How to complete this task:
When you print the records below, keep every word exact and leave out the images.

Extracted page text data
>>>
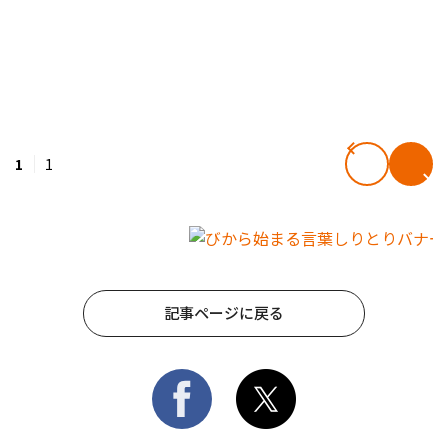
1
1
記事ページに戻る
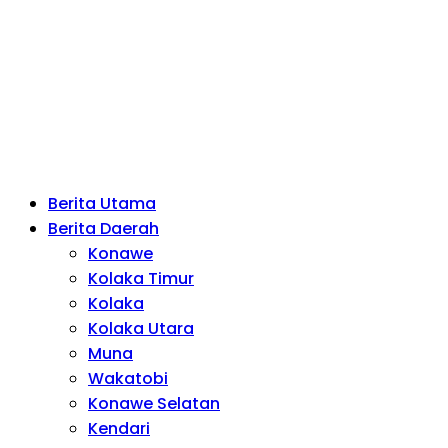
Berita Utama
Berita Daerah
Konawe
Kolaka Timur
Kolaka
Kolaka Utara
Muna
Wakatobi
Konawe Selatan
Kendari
<<<
Answer to the exercise:
1
1
記事ページに戻る
Berita Utama
Berita Daerah
Konawe
Kolaka Timur
Kolaka
Kolaka Utara
Muna
Wakatobi
Konawe Selatan
Kendari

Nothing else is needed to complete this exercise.